> [YOUR ASSIGNMENT]:
Starting with the line that contains "Relatedentity.classcode: 1 -> 0" and stopping after the line that contains "Relatedentity.templateid: 1 -> 0", return each line below exactly as written, with no others.

(Before-and-after change data)
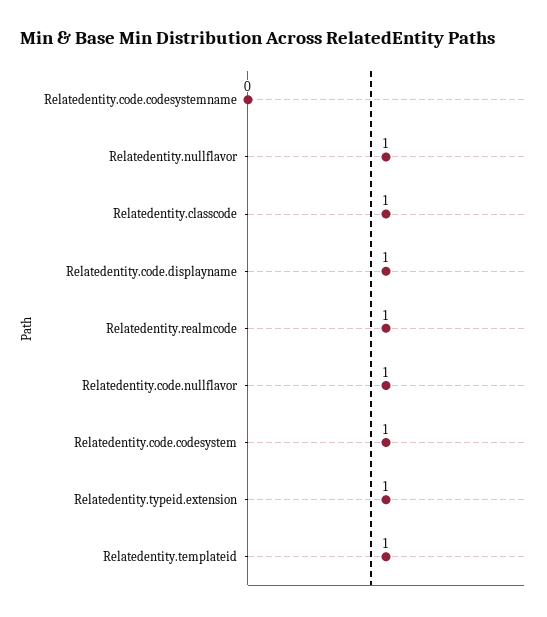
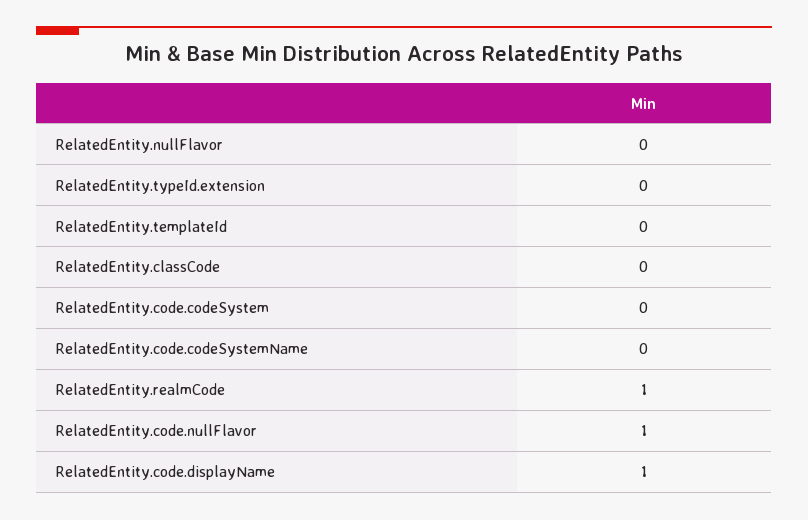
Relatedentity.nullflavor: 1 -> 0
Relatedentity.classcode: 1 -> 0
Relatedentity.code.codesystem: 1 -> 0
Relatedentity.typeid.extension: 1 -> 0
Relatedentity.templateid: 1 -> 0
...
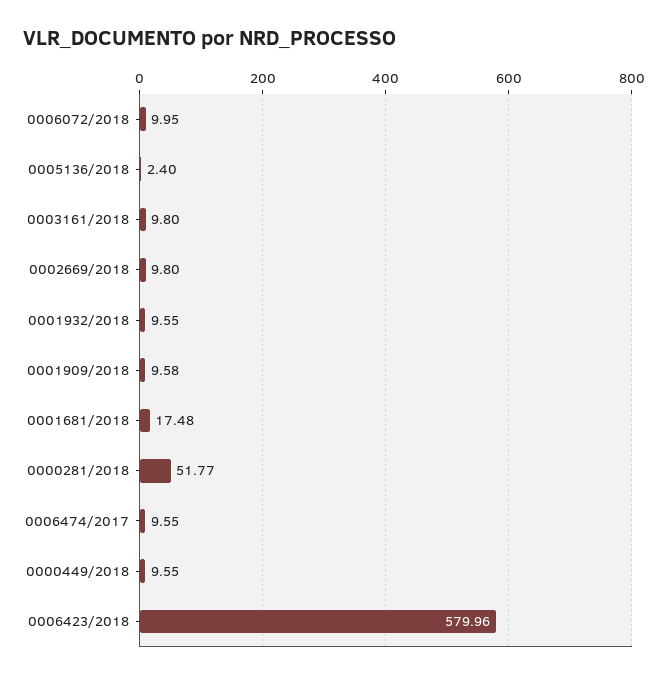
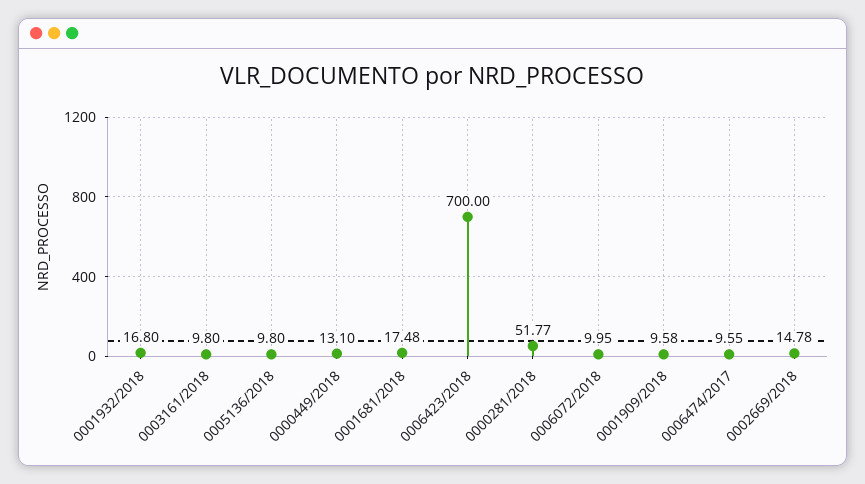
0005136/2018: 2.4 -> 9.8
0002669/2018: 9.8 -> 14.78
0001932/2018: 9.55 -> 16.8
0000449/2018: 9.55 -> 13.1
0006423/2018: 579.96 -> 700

> [YOUR SOLUTION]:
Relatedentity.classcode: 1 -> 0
Relatedentity.code.codesystem: 1 -> 0
Relatedentity.typeid.extension: 1 -> 0
Relatedentity.templateid: 1 -> 0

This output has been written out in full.